A couple of weeks ago
a number of bloggers were talking pro and contra the tenure system (too many to list everyone - for which I feel kind of bad but what can I do). Though my response may be a bit old hat now, I want to record it anyway, since the problem I see at the root of any issues with tenure is not going anywhere.
First off, I don’t believe tenure per se is really “the” problem. Other things, like the corporatization of academia, deterioration of popular respect for knowledge (having to do with the corporatization of media), federal policies eroding the quality of education for the last several decades, and, last but probably most important: lack of universal healthcare and complete and utter and mind-boggling lack of any kind of federal support for mothers and parents are, in my view, the real culprits. And by the way, those two last things are related: they reflect an institutionalized disavowal of social responsibility on the part of the U.S. government.

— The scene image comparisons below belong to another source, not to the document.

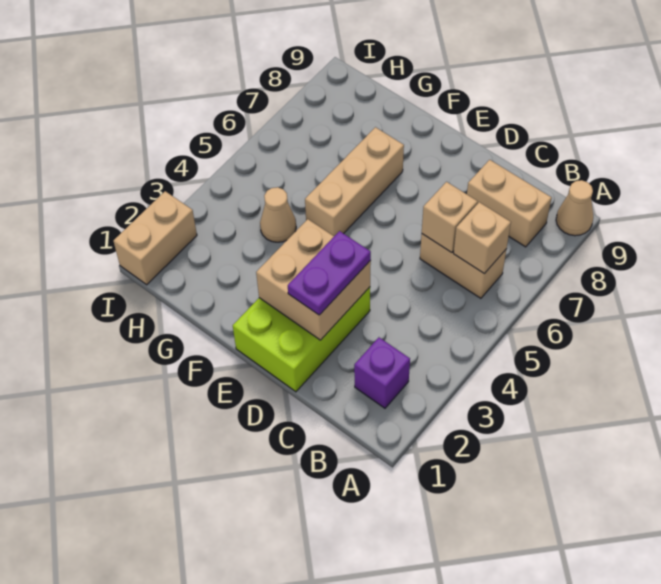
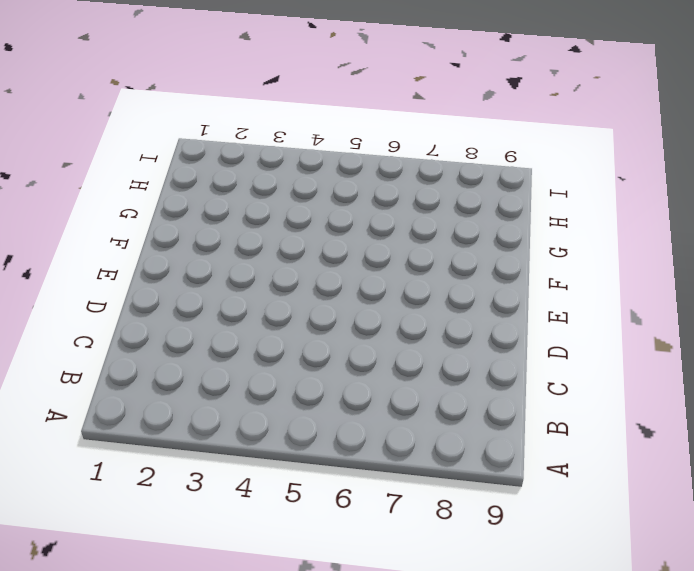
none -> tan 1x1 cone [556,180,593,236]
none -> purple 1x1 brick [354,337,410,408]
none -> tan 1x2 brick [420,234,506,298]

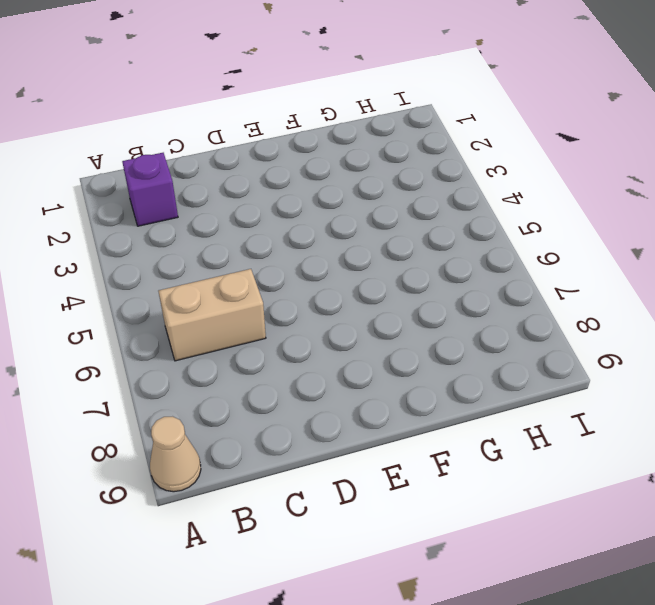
none -> tan 1x2 brick [467,160,552,247]
none -> lime 2x3 brick [233,287,370,392]
none -> tan 1x3 brick [305,127,404,236]

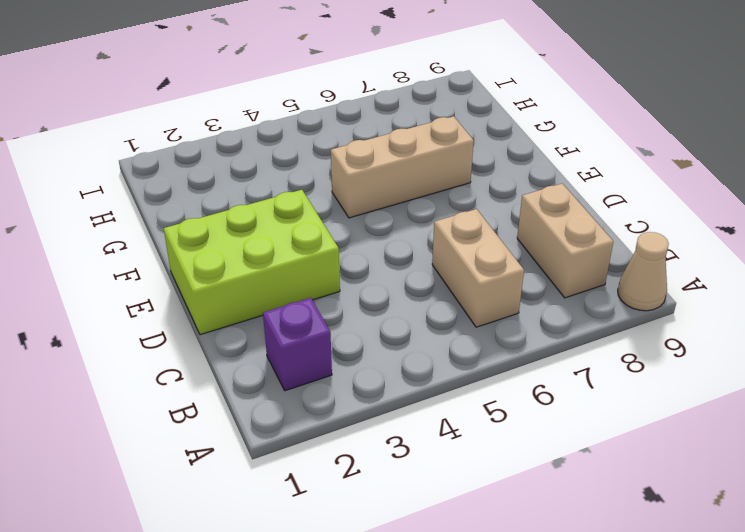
none -> tan 1x1 cone [260,187,296,242]
none -> tan 1x2 brick [113,191,197,285]
none -> tan 1x1 brick [454,202,511,274]

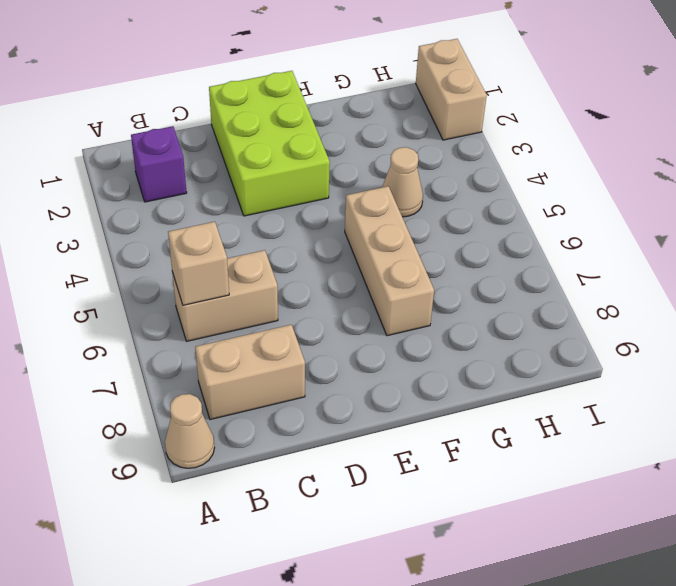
none -> tan 1x1 brick [422,182,478,253]
none -> tan 2x2 brick [256,219,371,340]
none -> purple 1x2 plate [288,231,371,315]

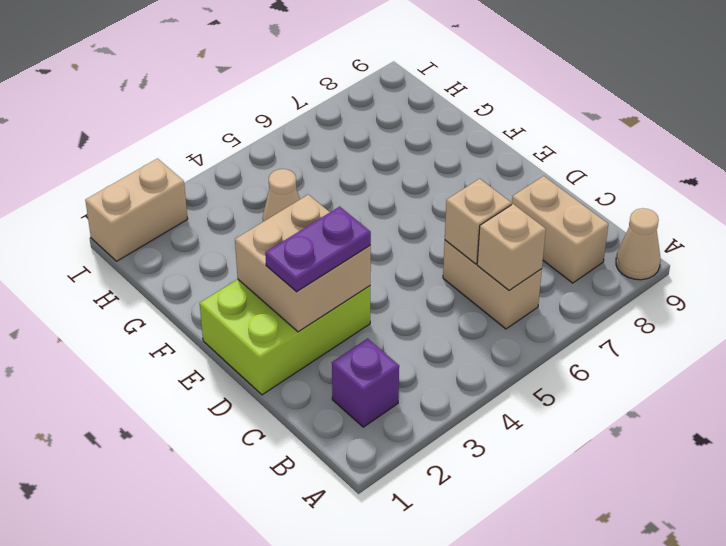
none -> tan 1x3 brick [305,127,404,236]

In fact, I believe the lack of universal healthcare is responsible for many, if not most of the problems of the American work force: privately negotiated, employer-provided health insurance gives far too much power to employers over employees’ lives.
But let’s talk specifically of academia.
Timothy Burke and Lumpenprof make some points I want to pick up on. Burke writes that the conditions of labor outside the tenure track are exceptionally poor, but the tenure system itself is so frozen in a procedurality that it’s a risky investment to attempt getting into it. Lumpenprof writes that the problem is the amount of time it takes to get tenure, and that any academic work done prior to the tenure-track does not count towards the required number of apprentice years.
Two issues relate here: the amount of time and the conditions of work outside the tenure track. If the conditions of work outside the tenure track were comparable to conditions on it in everything except the nature of the contracts (i.e. that non-tenure-track contracts cannot result in tenure), then the amount of time issue would become far less pressing. But - for example - part-time work almost never comes with health insurance. Let alone a retirement account. Or (and this is as important as health insurance) any chance at maternity or childcare support. Tenure-track jobs or full-time lectureships do but full-time lectureships are fraught with the anxiety of falling downwards to part-time adjunct work, which would destroy most people’s ability to focus on their work sufficiently to achieve a tenure-track job.
As best I can tell, the only type of position that truly reliably affords health care is a tenured position.
Employees are of course not the only ones to suffer. It is a tremendous burden on employers that they are the ones who have to arrange that people have health insurance not least because health insurance is VERY expensive - anyone who’s been on COBRA or has ever bought an individual healthcare plan will know just how expensive. Having to provide it is an unfair burden on employers but it is even more unfair towards employees: it places far too much power over life and death questions into the hands of employers. We are all at their mercy for our health, and for the health of our children.
The point I’m trying to make is that the problems of academia may simply be symptoms of larger social problems in the U.S. - social problems that result in markedly different working conditions for tenure-track, tenured, and non-tenure-track academics. Tenure-track folks have health insurance and somewhat of a guarantee that they won’t suddenly lose it, while tenured professors can’t lose their health insurance in the same way Europeans or Canadians can’t lose theirs. Yet non-tenure-track academic workers typically have no way to get health insurance through their work.
These are the sorts of differences in working conditions that create strained and potentially poisonous power dynamics not only between universities (employers) and academic workers but also between tenured or tenure-eligible people, and those off the tenure-track. And amidst all the resulting tensions, the tenure system is what gets scapegoated for problems that stem from outside it. All this scapegoating very unfortunately threatens the kinds of freedoms - of speech, research, etc. - tenure is supposed to protect, and the kinds of freedoms essential to research and teaching. Of course, without truly free research and teaching society will be unable to become aware of its own problems and enact change… and begin the policy work necessary to achieve things like universal healthcare. Ironic, isn’t it?